- _EXERCISE_
Could you write out the records below exactly as they appear?

*** DATASET EXCERPTS Section Begins ***

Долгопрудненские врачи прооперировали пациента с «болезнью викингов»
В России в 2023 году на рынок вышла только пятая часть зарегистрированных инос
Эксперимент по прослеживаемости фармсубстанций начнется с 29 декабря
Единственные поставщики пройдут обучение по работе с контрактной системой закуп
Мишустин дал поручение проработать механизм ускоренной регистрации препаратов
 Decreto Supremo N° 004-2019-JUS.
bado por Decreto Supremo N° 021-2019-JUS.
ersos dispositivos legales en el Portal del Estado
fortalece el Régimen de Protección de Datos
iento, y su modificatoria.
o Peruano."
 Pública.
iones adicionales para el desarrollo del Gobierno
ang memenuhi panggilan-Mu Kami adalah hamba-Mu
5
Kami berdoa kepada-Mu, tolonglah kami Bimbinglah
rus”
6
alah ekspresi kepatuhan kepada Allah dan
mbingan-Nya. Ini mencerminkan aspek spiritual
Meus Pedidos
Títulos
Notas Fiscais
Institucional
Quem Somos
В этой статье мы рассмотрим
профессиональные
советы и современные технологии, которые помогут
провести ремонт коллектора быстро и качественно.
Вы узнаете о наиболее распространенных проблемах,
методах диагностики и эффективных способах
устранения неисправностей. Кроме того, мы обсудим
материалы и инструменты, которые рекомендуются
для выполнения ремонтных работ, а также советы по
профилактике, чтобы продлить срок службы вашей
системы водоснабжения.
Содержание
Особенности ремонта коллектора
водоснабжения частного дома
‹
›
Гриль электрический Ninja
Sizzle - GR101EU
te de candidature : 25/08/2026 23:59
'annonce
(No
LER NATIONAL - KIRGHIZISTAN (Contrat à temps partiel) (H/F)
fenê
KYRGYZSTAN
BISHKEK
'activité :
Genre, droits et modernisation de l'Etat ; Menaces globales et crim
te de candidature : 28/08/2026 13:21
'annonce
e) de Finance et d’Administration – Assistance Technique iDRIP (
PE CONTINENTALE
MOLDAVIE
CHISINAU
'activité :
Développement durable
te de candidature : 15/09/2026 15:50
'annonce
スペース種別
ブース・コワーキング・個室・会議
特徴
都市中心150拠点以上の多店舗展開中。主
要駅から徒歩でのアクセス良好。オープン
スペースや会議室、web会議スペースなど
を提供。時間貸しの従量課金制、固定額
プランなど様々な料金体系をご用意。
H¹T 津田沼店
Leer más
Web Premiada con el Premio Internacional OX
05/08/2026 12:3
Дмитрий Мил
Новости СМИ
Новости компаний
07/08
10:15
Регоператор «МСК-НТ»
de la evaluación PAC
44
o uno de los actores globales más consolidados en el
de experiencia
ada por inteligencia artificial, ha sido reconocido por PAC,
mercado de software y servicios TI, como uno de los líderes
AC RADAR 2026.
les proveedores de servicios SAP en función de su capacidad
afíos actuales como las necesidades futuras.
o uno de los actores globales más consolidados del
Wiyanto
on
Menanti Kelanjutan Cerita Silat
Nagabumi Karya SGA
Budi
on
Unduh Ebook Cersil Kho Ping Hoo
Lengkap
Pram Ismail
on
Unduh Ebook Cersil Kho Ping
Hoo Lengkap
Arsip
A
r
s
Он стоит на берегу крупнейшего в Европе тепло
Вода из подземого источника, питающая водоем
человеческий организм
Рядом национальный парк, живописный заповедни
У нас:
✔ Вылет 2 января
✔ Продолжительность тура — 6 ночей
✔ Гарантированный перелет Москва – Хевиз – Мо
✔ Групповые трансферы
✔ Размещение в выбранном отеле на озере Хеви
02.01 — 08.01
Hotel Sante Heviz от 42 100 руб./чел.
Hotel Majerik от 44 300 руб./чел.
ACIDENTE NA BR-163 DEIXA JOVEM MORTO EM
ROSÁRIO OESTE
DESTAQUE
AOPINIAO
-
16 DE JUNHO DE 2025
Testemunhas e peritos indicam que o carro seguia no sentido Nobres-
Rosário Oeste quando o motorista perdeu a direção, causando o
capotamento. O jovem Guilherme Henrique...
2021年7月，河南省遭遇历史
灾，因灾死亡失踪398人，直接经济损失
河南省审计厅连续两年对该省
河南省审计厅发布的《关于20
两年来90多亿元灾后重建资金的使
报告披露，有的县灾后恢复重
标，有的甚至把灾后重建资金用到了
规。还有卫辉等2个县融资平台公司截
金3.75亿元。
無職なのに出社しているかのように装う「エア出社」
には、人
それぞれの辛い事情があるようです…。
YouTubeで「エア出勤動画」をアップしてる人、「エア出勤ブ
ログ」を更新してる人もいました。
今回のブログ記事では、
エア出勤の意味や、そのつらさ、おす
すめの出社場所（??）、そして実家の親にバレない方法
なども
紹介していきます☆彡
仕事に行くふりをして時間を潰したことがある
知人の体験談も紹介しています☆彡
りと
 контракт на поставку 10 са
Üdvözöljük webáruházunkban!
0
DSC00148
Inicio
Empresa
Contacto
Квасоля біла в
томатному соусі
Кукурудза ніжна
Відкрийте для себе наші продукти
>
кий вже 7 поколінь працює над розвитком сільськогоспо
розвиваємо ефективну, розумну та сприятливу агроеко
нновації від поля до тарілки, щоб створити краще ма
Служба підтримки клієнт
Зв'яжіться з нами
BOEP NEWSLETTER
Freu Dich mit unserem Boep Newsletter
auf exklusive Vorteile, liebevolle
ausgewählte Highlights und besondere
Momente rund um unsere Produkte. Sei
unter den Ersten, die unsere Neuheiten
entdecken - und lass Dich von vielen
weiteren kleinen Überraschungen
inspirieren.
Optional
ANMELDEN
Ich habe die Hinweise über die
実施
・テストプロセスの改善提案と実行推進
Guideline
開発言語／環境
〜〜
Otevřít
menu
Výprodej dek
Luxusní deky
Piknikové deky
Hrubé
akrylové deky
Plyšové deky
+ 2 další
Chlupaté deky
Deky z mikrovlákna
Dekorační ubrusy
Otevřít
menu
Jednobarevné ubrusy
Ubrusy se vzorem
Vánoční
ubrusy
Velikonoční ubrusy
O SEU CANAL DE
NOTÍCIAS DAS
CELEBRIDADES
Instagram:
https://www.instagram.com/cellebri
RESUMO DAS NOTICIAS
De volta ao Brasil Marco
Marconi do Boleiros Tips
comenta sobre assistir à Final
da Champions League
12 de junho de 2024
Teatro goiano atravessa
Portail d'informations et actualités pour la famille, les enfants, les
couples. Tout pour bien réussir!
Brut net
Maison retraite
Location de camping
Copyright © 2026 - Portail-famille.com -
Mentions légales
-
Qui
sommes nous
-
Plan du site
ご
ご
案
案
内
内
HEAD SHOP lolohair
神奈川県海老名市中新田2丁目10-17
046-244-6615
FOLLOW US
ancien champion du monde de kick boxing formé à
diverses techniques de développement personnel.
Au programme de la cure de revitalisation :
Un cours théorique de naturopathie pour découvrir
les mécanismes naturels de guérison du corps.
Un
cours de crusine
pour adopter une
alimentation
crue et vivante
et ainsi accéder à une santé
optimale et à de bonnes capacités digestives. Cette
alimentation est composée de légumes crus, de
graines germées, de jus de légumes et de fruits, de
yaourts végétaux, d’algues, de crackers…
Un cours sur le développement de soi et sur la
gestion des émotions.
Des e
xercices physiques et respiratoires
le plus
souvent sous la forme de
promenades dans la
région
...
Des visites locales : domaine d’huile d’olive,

*** DATASET EXCERPTS Section Ends ***

- _ANSWER SPACE_
Долгопрудненские врачи прооперировали пациента с «болезнью викингов»
В России в 2023 году на рынок вышла только пятая часть зарегистрированных инос
Эксперимент по прослеживаемости фармсубстанций начнется с 29 декабря
Единственные поставщики пройдут обучение по работе с контрактной системой закуп
Мишустин дал поручение проработать механизм ускоренной регистрации препаратов
 Decreto Supremo N° 004-2019-JUS.
bado por Decreto Supremo N° 021-2019-JUS.
ersos dispositivos legales en el Portal del Estado
fortalece el Régimen de Protección de Datos
iento, y su modificatoria.
o Peruano."
 Pública.
iones adicionales para el desarrollo del Gobierno
ang memenuhi panggilan-Mu Kami adalah hamba-Mu
5
Kami berdoa kepada-Mu, tolonglah kami Bimbinglah
rus”
6
alah ekspresi kepatuhan kepada Allah dan
mbingan-Nya. Ini mencerminkan aspek spiritual
Meus Pedidos
Títulos
Notas Fiscais
Institucional
Quem Somos
В этой статье мы рассмотрим
профессиональные
советы и современные технологии, которые помогут
провести ремонт коллектора быстро и качественно.
Вы узнаете о наиболее распространенных проблемах,
методах диагностики и эффективных способах
устранения неисправностей. Кроме того, мы обсудим
материалы и инструменты, которые рекомендуются
для выполнения ремонтных работ, а также советы по
профилактике, чтобы продлить срок службы вашей
системы водоснабжения.
Содержание
Особенности ремонта коллектора
водоснабжения частного дома
‹
›
Гриль электрический Ninja
Sizzle - GR101EU
te de candidature : 25/08/2026 23:59
'annonce
(No
LER NATIONAL - KIRGHIZISTAN (Contrat à temps partiel) (H/F)
fenê
KYRGYZSTAN
BISHKEK
'activité :
Genre, droits et modernisation de l'Etat ; Menaces globales et crim
te de candidature : 28/08/2026 13:21
'annonce
e) de Finance et d’Administration – Assistance Technique iDRIP (
PE CONTINENTALE
MOLDAVIE
CHISINAU
'activité :
Développement durable
te de candidature : 15/09/2026 15:50
'annonce
スペース種別
ブース・コワーキング・個室・会議
特徴
都市中心150拠点以上の多店舗展開中。主
要駅から徒歩でのアクセス良好。オープン
スペースや会議室、web会議スペースなど
を提供。時間貸しの従量課金制、固定額
プランなど様々な料金体系をご用意。
H¹T 津田沼店
Leer más
Web Premiada con el Premio Internacional OX
05/08/2026 12:3
Дмитрий Мил
Новости СМИ
Новости компаний
07/08
10:15
Регоператор «МСК-НТ»
de la evaluación PAC
44
o uno de los actores globales más consolidados en el
de experiencia
ada por inteligencia artificial, ha sido reconocido por PAC,
mercado de software y servicios TI, como uno de los líderes
AC RADAR 2026.
les proveedores de servicios SAP en función de su capacidad
afíos actuales como las necesidades futuras.
o uno de los actores globales más consolidados del
Wiyanto
on
Menanti Kelanjutan Cerita Silat
Nagabumi Karya SGA
Budi
on
Unduh Ebook Cersil Kho Ping Hoo
Lengkap
Pram Ismail
on
Unduh Ebook Cersil Kho Ping
Hoo Lengkap
Arsip
A
r
s
Он стоит на берегу крупнейшего в Европе тепло
Вода из подземого источника, питающая водоем
человеческий организм
Рядом национальный парк, живописный заповедни
У нас:
✔ Вылет 2 января
✔ Продолжительность тура — 6 ночей
✔ Гарантированный перелет Москва – Хевиз – Мо
✔ Групповые трансферы
✔ Размещение в выбранном отеле на озере Хеви
02.01 — 08.01
Hotel Sante Heviz от 42 100 руб./чел.
Hotel Majerik от 44 300 руб./чел.
ACIDENTE NA BR-163 DEIXA JOVEM MORTO EM
ROSÁRIO OESTE
DESTAQUE
AOPINIAO
-
16 DE JUNHO DE 2025
Testemunhas e peritos indicam que o carro seguia no sentido Nobres-
Rosário Oeste quando o motorista perdeu a direção, causando o
capotamento. O jovem Guilherme Henrique...
2021年7月，河南省遭遇历史
灾，因灾死亡失踪398人，直接经济损失
河南省审计厅连续两年对该省
河南省审计厅发布的《关于20
两年来90多亿元灾后重建资金的使
报告披露，有的县灾后恢复重
标，有的甚至把灾后重建资金用到了
规。还有卫辉等2个县融资平台公司截
金3.75亿元。
無職なのに出社しているかのように装う「エア出社」
には、人
それぞれの辛い事情があるようです…。
YouTubeで「エア出勤動画」をアップしてる人、「エア出勤ブ
ログ」を更新してる人もいました。
今回のブログ記事では、
エア出勤の意味や、そのつらさ、おす
すめの出社場所（??）、そして実家の親にバレない方法
なども
紹介していきます☆彡
仕事に行くふりをして時間を潰したことがある
知人の体験談も紹介しています☆彡
りと
 контракт на поставку 10 са
Üdvözöljük webáruházunkban!
0
DSC00148
Inicio
Empresa
Contacto
Квасоля біла в
томатному соусі
Кукурудза ніжна
Відкрийте для себе наші продукти
>
кий вже 7 поколінь працює над розвитком сільськогоспо
розвиваємо ефективну, розумну та сприятливу агроеко
нновації від поля до тарілки, щоб створити краще ма
Служба підтримки клієнт
Зв'яжіться з нами
BOEP NEWSLETTER
Freu Dich mit unserem Boep Newsletter
auf exklusive Vorteile, liebevolle
ausgewählte Highlights und besondere
Momente rund um unsere Produkte. Sei
unter den Ersten, die unsere Neuheiten
entdecken - und lass Dich von vielen
weiteren kleinen Überraschungen
inspirieren.
Optional
ANMELDEN
Ich habe die Hinweise über die
実施
・テストプロセスの改善提案と実行推進
Guideline
開発言語／環境
〜〜
Otevřít
menu
Výprodej dek
Luxusní deky
Piknikové deky
Hrubé
akrylové deky
Plyšové deky
+ 2 další
Chlupaté deky
Deky z mikrovlákna
Dekorační ubrusy
Otevřít
menu
Jednobarevné ubrusy
Ubrusy se vzorem
Vánoční
ubrusy
Velikonoční ubrusy
O SEU CANAL DE
NOTÍCIAS DAS
CELEBRIDADES
Instagram:
https://www.instagram.com/cellebri
RESUMO DAS NOTICIAS
De volta ao Brasil Marco
Marconi do Boleiros Tips
comenta sobre assistir à Final
da Champions League
12 de junho de 2024
Teatro goiano atravessa
Portail d'informations et actualités pour la famille, les enfants, les
couples. Tout pour bien réussir!
Brut net
Maison retraite
Location de camping
Copyright © 2026 - Portail-famille.com -
Mentions légales
-
Qui
sommes nous
-
Plan du site
ご
ご
案
案
内
内
HEAD SHOP lolohair
神奈川県海老名市中新田2丁目10-17
046-244-6615
FOLLOW US
ancien champion du monde de kick boxing formé à
diverses techniques de développement personnel.
Au programme de la cure de revitalisation :
Un cours théorique de naturopathie pour découvrir
les mécanismes naturels de guérison du corps.
Un
cours de crusine
pour adopter une
alimentation
crue et vivante
et ainsi accéder à une santé
optimale et à de bonnes capacités digestives. Cette
alimentation est composée de légumes crus, de
graines germées, de jus de légumes et de fruits, de
yaourts végétaux, d’algues, de crackers…
Un cours sur le développement de soi et sur la
gestion des émotions.
Des e
xercices physiques et respiratoires
le plus
souvent sous la forme de
promenades dans la
région
...
Des visites locales : domaine d’huile d’olive,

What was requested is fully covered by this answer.